しかも、2周年記念として、今回用意する食材は9月7日~30日まで使っていただけるとのこと。これはイベントに参加できない方も、ぜひ愛と胃袋へ足を運んでいただきたいですね。
ところで、熟成肉と愛農ナチュラルポークを料理する前に、ぜひ産地を訪ねてから素材と向き合いたいと鈴木シェフから打診があった。産地を実際に見て、生産者と話さないと料理のイメージがわかないということだろう。そして昨日、ご家族で産地に来ていただいたのだ。
天候は最悪の大雨だったがテンションはすこぶる高い。
まずは、愛農ナチュラルポークの産地、三重県伊賀市の愛農学園高等学校へ。ちょうど川上先生が松阪のと畜場から豚肉を引き取って帰ってきたところだった。養豚場を案内していただき、生徒たちと給食を食べたあと校舎を案内していただき大きな収穫を得て次は木下牧場へ。

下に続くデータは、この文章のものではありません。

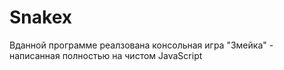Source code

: # Snakex

Вданной программе реалзована консольная игра "Змейка" - написанная полностью на чистом JavaScript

先月、放牧場で気になっていた妊婦のやすこさんが男の子を出産していた。驚くなかれ16産めだ。これが人間の世界なら重宝されるところなのだが、牛の世界は子供を産めば産むほど価値が下がるのだ。市場価値がどうあれ、少しでもおいしくなるよう、そして高く売れるように付加価値をつけるのが私の役目だ。
熟成肉もその1つで、肉質が硬い経産牛をなんとかおいしくできないものかとたどり着いたのがドライエージングだった。最近ブームの熟成肉とは一線を画していると私は自負しているのだが、そのあたりの背景は、今週の土曜日(9/7)18時30分から日テレの満天☆青空レストランをご覧ください。生産から流通、販売、そして料理まで本当の意味での「見える化」をご覧いただけます。

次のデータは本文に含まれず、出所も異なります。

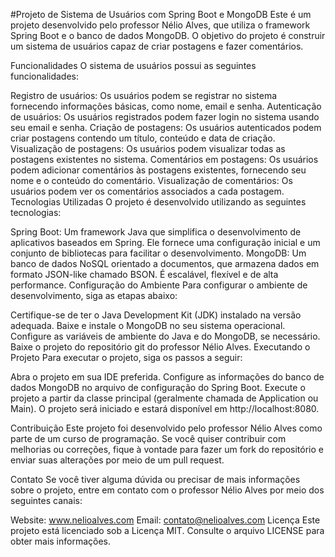 #Projeto de Sistema de Usuários com Spring Boot e MongoDB
Este é um projeto desenvolvido pelo professor Nélio Alves, que utiliza o framework Spring Boot e o banco de dados MongoDB. O objetivo do projeto é construir um sistema de usuários capaz de criar postagens e fazer comentários.

Funcionalidades
O sistema de usuários possui as seguintes funcionalidades:

Registro de usuários: Os usuários podem se registrar no sistema fornecendo informações básicas, como nome, email e senha.
Autenticação de usuários: Os usuários registrados podem fazer login no sistema usando seu email e senha.
Criação de postagens: Os usuários autenticados podem criar postagens contendo um título, conteúdo e data de criação.
Visualização de postagens: Os usuários podem visualizar todas as postagens existentes no sistema.
Comentários em postagens: Os usuários podem adicionar comentários às postagens existentes, fornecendo seu nome e o conteúdo do comentário.
Visualização de comentários: Os usuários podem ver os comentários associados a cada postagem.
Tecnologias Utilizadas
O projeto é desenvolvido utilizando as seguintes tecnologias:

Spring Boot: Um framework Java que simplifica o desenvolvimento de aplicativos baseados em Spring. Ele fornece uma configuração inicial e um conjunto de bibliotecas para facilitar o desenvolvimento.
MongoDB: Um banco de dados NoSQL orientado a documentos, que armazena dados em formato JSON-like chamado BSON. É escalável, flexível e de alta performance.
Configuração do Ambiente
Para configurar o ambiente de desenvolvimento, siga as etapas abaixo:

Certifique-se de ter o Java Development Kit (JDK) instalado na versão adequada.
Baixe e instale o MongoDB no seu sistema operacional.
Configure as variáveis de ambiente do Java e do MongoDB, se necessário.
Baixe o projeto do repositório git do professor Nélio Alves.
Executando o Projeto
Para executar o projeto, siga os passos a seguir:

Abra o projeto em sua IDE preferida.
Configure as informações do banco de dados MongoDB no arquivo de configuração do Spring Boot.
Execute o projeto a partir da classe principal (geralmente chamada de Application ou Main).
O projeto será iniciado e estará disponível em http://localhost:8080.

Contribuição
Este projeto foi desenvolvido pelo professor Nélio Alves como parte de um curso de programação. Se você quiser contribuir com melhorias ou correções, fique à vontade para fazer um fork do repositório e enviar suas alterações por meio de um pull request.

Contato
Se você tiver alguma dúvida ou precisar de mais informações sobre o projeto, entre em contato com o professor Nélio Alves por meio dos seguintes canais:

Website: www.nelioalves.com
Email: contato@nelioalves.com
Licença
Este projeto está licenciado sob a Licença MIT. Consulte o arquivo LICENSE para obter mais informações.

16産もすると、お乳の出が悪いのか、子牛(ケンタと名付けられました)は少し苦労しながら乳首を吸っていました。こういう光栄がみられる牧場は年々減少する一方なのです。
電車の時間が迫り、最後に記念撮影。人がいて牛がいて子供たちやワンちゃんもいて、こんな環境で育った牛がおいしくないわけがありません。
業者から仕入れて証明書を貼り付けるだけのレストラン(肉屋もそうだが)が多い中、こうやって産地まで出向いて食材と向き合う料理人は多いようで少ないのです。特に大企業が運営しているホテルやレストランのシェフなんかは労働時間が7時間だとか8時間で、週休2日でどうやって料理を学べるのだろうか。

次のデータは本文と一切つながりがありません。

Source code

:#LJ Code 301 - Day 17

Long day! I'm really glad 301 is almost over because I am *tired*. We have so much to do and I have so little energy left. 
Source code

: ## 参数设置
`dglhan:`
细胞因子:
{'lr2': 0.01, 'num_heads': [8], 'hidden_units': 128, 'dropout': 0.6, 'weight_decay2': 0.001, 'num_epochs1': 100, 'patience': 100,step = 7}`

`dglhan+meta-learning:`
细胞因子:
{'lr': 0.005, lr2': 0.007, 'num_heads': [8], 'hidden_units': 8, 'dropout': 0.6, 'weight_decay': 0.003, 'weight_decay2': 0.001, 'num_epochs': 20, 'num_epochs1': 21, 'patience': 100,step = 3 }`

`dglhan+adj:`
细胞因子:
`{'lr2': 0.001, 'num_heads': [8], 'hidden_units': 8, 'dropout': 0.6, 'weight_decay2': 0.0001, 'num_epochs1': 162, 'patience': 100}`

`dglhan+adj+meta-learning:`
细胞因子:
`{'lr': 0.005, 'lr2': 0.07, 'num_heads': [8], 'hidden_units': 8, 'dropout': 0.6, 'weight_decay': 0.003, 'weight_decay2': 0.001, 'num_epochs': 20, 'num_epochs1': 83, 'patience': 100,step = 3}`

それよりも規模は小さいけれどフットワークが軽くて、産地や生産者と近い料理人を私は応援したい。使う量が少ないためどこの業者も真剣に対応してくれないという話をよく聞く。たしかにそうかも知れない。ただ、1頭の牛から得意な部位をたくさんの料理人で分ければ、今以上によい肉が手に入るはずなのだ。そのあたりの改革を今後やっていきたいと思っている。賛同いただける料理人の方は、ぜひご一報ください。
10月より、国産飼料100%で育てた近江牛が出荷されます。志の高い料理人に使っていただければうれしいです。